Мы с Минни вышли из вагона, позади нас няни вели наших детей. Дул сухой горячий ветер, но меня почему-то сразу бросило в пот. Было видно, что пап а искренне счастлив моему чудесному избавлению из плена. Теперь у него и его друзей развязаны руки, чтобы сделать моей гадкой свекрови что-нибудь по-настоящему неприятное.
Папа крепко обнял Сержа Лейхтенбергского и тут же огорошил его новостью о том, что он хотел бы в самое ближайшее время сделать его великим князем Болгарии. А потом подсластил пилюлю, дав свое согласие на брак с мадемуазель Ириной.
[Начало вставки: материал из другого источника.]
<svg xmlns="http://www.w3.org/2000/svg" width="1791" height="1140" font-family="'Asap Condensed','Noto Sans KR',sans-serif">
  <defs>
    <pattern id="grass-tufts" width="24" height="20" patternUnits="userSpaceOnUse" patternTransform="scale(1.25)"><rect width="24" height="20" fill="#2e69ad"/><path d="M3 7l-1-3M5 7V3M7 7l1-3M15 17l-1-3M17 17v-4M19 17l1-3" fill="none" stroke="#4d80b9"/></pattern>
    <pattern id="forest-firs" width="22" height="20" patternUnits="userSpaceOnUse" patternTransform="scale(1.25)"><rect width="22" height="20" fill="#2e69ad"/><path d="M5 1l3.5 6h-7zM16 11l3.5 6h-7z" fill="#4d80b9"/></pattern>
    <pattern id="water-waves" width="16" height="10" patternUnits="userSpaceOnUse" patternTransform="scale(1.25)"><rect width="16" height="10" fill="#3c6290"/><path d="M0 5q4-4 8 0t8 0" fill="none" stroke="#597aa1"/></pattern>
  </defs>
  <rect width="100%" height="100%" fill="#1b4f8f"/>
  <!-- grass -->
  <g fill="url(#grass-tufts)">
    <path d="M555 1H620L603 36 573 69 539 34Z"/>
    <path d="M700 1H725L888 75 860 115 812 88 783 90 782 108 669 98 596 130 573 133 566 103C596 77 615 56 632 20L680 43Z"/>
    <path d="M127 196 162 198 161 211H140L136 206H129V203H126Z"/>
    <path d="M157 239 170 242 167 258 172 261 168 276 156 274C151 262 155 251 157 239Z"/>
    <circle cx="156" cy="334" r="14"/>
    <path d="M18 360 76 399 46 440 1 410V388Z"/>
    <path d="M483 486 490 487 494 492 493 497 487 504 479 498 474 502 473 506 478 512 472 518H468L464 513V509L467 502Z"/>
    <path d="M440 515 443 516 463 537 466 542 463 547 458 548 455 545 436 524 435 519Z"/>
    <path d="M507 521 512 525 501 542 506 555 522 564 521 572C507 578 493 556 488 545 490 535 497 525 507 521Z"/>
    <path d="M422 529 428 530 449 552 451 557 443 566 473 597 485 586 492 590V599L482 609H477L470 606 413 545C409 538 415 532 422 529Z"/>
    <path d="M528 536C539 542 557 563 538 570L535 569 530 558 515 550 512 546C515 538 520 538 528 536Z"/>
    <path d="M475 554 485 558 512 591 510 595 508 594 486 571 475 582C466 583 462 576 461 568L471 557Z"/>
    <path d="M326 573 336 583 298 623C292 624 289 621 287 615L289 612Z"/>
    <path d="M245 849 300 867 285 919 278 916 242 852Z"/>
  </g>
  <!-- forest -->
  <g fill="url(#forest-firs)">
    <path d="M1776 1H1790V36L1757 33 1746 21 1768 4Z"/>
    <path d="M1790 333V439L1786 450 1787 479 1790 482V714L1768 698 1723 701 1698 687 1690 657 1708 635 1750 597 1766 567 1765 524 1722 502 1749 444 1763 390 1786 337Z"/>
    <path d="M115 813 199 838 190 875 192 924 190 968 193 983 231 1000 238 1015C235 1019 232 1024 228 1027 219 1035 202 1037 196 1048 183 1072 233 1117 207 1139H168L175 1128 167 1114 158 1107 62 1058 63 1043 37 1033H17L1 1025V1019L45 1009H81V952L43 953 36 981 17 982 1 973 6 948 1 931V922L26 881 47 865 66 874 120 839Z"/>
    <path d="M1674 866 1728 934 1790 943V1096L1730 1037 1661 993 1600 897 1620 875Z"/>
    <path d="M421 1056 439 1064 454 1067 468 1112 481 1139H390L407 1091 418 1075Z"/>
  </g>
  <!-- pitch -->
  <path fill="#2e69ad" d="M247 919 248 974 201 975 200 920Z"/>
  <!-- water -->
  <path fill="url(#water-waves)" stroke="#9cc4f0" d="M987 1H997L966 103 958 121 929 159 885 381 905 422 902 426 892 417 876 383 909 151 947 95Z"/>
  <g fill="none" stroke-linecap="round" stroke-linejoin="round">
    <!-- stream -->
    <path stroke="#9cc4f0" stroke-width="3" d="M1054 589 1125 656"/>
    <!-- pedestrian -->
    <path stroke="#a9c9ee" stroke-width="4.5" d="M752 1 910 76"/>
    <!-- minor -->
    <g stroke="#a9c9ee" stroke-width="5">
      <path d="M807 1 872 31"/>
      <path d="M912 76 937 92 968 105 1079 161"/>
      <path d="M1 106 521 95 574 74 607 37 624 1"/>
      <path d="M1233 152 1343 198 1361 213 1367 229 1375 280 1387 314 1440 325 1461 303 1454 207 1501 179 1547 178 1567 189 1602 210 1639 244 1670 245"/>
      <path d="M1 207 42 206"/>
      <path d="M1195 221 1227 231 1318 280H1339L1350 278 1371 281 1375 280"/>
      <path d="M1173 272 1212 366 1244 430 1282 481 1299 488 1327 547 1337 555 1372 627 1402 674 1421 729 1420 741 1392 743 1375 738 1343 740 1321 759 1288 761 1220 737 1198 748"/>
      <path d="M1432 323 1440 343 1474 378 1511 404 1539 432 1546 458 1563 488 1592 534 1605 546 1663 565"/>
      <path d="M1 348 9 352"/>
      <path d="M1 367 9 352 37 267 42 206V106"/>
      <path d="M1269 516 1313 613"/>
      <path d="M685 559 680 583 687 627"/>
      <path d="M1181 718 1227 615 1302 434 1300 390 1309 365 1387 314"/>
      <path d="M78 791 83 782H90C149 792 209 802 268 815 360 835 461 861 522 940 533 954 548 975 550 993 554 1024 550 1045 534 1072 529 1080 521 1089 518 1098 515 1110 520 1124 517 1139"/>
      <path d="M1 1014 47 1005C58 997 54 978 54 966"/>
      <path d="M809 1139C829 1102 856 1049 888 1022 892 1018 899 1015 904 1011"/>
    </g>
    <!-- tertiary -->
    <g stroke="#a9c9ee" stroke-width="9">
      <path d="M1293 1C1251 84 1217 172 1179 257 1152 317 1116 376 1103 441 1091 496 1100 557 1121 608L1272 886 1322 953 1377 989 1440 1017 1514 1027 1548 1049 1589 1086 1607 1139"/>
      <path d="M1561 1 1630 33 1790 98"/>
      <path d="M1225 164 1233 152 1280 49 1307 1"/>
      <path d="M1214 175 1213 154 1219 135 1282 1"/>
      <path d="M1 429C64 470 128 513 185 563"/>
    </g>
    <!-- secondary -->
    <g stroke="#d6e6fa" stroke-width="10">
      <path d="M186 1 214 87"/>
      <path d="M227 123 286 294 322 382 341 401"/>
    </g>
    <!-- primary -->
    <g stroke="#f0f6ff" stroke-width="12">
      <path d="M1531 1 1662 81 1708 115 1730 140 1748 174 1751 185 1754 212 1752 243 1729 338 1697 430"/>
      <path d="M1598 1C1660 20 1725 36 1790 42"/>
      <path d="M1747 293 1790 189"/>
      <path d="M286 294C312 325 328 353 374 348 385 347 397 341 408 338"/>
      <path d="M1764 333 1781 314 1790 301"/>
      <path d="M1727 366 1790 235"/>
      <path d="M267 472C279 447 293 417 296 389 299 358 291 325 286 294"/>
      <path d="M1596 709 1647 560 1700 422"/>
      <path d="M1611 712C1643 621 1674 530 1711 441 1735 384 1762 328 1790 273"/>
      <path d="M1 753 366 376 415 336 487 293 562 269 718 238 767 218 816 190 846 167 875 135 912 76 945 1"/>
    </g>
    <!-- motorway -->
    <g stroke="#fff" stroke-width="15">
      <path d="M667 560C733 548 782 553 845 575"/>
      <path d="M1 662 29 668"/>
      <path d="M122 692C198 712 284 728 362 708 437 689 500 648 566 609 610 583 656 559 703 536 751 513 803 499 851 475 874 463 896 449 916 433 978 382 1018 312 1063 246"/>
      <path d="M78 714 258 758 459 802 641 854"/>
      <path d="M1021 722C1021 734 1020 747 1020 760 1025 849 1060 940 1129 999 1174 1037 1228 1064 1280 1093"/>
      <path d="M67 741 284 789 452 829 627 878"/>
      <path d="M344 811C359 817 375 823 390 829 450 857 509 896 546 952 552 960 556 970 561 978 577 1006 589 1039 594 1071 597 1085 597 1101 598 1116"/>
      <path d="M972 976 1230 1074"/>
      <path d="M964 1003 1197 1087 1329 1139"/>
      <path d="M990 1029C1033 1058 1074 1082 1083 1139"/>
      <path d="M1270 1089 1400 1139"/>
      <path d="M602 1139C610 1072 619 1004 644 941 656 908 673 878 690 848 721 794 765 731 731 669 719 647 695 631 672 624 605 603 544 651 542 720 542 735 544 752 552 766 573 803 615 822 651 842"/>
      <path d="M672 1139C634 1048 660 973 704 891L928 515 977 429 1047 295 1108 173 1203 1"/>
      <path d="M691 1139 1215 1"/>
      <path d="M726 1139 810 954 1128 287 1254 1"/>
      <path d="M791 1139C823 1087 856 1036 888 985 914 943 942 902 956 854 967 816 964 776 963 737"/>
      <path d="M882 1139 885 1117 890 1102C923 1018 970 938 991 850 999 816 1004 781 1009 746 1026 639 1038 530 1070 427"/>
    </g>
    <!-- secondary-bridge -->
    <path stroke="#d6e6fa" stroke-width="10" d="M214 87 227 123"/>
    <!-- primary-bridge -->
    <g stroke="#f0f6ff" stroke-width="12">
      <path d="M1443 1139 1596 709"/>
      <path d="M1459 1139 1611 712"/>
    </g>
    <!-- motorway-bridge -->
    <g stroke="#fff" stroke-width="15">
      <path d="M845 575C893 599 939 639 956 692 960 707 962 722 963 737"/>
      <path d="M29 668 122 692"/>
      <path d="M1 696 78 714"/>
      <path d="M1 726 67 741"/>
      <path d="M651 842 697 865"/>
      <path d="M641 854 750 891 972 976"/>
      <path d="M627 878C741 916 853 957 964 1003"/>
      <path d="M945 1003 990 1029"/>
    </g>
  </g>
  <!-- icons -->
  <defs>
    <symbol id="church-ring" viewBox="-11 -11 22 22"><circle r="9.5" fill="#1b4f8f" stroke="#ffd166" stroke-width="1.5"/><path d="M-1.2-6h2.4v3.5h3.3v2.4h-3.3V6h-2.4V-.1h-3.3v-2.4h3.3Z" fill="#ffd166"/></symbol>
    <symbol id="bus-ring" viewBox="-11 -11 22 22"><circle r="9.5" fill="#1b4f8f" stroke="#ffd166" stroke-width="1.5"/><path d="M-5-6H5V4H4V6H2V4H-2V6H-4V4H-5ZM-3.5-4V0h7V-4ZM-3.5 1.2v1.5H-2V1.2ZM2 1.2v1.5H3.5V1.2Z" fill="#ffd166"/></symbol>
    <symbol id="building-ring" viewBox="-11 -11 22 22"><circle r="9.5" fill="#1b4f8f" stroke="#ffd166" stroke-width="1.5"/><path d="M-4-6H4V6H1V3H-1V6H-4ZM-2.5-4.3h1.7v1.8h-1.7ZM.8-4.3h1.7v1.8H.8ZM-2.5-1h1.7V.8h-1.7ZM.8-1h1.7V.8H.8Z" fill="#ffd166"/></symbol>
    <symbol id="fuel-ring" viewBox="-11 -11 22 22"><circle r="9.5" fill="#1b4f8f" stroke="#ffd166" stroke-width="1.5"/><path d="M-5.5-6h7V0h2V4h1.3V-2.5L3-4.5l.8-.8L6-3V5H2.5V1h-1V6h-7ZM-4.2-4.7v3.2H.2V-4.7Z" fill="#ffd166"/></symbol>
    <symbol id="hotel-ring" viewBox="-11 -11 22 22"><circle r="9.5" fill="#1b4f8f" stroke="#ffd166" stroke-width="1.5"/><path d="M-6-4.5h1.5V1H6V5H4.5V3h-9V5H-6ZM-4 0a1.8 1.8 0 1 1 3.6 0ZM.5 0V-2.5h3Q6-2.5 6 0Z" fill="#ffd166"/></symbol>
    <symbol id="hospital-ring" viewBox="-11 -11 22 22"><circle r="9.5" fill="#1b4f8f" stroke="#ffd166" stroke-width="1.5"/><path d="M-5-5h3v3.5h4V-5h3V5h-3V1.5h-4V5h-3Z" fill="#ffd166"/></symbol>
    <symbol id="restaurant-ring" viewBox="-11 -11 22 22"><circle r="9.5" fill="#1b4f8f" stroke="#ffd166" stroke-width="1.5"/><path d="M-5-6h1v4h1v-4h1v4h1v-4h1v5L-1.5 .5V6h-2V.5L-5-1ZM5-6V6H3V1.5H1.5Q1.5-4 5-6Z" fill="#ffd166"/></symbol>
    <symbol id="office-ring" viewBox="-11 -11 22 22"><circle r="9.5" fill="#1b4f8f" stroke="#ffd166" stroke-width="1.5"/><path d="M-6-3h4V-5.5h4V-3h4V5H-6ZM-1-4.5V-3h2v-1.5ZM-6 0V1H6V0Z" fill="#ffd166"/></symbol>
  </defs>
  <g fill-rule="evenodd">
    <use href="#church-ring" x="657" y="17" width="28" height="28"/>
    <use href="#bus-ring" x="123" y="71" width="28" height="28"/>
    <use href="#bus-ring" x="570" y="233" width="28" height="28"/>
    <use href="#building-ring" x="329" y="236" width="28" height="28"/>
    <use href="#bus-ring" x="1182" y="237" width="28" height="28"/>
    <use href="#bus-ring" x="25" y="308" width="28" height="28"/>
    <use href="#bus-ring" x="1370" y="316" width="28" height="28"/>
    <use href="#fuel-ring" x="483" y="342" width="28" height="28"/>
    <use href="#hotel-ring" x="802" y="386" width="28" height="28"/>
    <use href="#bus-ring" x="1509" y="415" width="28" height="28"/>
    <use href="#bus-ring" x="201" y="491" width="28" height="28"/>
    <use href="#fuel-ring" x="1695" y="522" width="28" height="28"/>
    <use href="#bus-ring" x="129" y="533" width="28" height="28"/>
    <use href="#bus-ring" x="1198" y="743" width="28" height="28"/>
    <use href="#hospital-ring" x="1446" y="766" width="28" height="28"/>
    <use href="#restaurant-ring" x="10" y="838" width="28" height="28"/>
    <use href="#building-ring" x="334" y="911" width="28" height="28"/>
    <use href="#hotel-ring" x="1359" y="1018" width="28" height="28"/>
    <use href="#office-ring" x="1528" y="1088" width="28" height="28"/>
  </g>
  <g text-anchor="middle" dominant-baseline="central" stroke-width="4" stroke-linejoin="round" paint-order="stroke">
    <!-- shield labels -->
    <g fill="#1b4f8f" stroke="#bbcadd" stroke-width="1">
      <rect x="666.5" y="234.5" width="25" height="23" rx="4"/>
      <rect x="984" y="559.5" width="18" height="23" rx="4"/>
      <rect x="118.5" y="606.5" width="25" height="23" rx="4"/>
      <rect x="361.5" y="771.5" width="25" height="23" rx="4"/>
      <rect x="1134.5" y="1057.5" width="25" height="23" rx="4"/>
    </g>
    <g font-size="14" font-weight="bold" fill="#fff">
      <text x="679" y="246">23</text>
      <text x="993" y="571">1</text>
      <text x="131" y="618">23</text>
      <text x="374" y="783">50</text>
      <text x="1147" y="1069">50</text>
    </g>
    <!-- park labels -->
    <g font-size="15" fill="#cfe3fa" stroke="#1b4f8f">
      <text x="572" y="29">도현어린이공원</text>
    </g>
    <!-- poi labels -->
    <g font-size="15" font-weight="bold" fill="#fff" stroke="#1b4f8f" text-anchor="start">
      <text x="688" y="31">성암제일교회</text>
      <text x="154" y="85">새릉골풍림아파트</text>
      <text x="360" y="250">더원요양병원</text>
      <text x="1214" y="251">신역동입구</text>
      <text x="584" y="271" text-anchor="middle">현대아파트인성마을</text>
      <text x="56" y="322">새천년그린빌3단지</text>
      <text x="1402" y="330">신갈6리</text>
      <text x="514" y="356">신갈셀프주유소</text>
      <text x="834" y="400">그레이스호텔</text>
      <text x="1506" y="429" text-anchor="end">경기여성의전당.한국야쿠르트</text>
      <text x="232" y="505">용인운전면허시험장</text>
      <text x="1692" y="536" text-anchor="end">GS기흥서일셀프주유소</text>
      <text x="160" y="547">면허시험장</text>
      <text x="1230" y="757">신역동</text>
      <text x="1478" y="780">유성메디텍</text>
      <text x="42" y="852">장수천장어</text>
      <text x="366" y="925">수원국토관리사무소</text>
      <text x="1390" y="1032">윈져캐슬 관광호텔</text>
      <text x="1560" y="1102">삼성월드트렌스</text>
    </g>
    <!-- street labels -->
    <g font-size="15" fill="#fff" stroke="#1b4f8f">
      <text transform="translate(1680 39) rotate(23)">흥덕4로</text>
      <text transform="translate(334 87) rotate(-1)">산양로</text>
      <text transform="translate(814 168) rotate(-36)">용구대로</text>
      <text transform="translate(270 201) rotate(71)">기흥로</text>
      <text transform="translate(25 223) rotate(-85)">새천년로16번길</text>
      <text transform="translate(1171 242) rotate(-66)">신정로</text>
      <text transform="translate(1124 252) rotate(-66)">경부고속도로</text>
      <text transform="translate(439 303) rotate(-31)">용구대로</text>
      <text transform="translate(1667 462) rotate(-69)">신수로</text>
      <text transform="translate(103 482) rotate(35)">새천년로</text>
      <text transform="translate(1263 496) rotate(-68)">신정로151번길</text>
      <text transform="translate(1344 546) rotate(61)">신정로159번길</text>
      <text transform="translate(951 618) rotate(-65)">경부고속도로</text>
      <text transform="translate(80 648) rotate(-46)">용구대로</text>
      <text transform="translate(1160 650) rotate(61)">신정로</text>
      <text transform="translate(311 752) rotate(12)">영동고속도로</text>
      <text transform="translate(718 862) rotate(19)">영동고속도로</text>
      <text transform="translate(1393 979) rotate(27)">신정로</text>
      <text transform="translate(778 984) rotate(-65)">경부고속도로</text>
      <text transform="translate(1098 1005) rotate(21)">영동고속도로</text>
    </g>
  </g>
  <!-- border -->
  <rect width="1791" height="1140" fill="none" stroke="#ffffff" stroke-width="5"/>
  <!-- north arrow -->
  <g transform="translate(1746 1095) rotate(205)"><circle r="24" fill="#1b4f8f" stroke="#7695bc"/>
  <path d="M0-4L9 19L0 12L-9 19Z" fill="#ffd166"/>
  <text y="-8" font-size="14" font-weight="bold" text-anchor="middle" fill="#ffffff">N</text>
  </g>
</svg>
Госпожа Антонова тепло приветствовала меня с моими крошками и Минни, сказав, что очень рада тому, что всё прошло успешно. Всегда приятнее спасать людей, чем потом мстить за них. С точки зрения человека, которого спасли, не могу не согласиться с этим глубокомысленным замечанием.
Потом мы сели в кареты и отправились в Императорскую главную квартиру пап а, которая, в очередной раз переехав, находилась в местечке Свиштов, сразу же за переправами через Дунай. По дороге папа сказал мне, что они по праву победителя заняли место, где квартировал совсем недавно турецкий главнокомандующий в Болгарии Осман Нури-паша. По бегающему взгляду и легкому замешательству я поняла, что мой пап а занял не только место, на котором находилась ставка его главного противника, но и опустевшее место в постели какой-нибудь восточной красавицы. Пусть! Мама уже все равно, а эту противную графиню Юрьевскую я не люблю, и я даже рада, что известие о похождениях папа должно ее сильно позлить. Забегая вперед, скажу, что в Императорской главной квартире я увидела нынешнюю пассию моего папа. Да, рядом с Фирузой-ханум графиня Юрьевская выглядит как-то весьма бледно.
До переправы мы добрались уже к вечеру. За это время я все-таки упросила папа разрешить нам с Фредди совместную поездку в Константинополь. Вы не представляете даже – каких трудов мне это стоило. Кроме того, я узнала, что мой милый и любимый брат Мака сейчас командует сводным кавалерийским корпусом и уже находится на полпути к Софии. Рассказал мне папа и о том, как в болгарских селах наших солдат забрасывают букетами, а проезжающие там пушки превращаются в повозки торговцев цветами.
У переправы мы остановились. Прямой, как стрела, широкий плавучий мост, на котором спокойно могут разминуться две кареты, был забит войсками. Туда, за Дунай, батальон за батальоном шла наша армия. Посмеиваясь, папа рассказал нам с Минни о хитроумном полковнике Бережном, который, аки Одиссей, обманул турок и возвел аж три моста через Дунай за одну ночь. Теперь басурманы уверены, что урусам помогают могущественные джинны, способные одним мановением руки стирать с лица земли целые армии и возводить на ровном месте города. А посему теперь все их отряды перед русским воинством разбегаются с визгом кто куда. Как сказал папа, в этой кампании турецкие солдаты пока что отметились не какими-либо подвигами, а страшными зверствами и повальными грабежами.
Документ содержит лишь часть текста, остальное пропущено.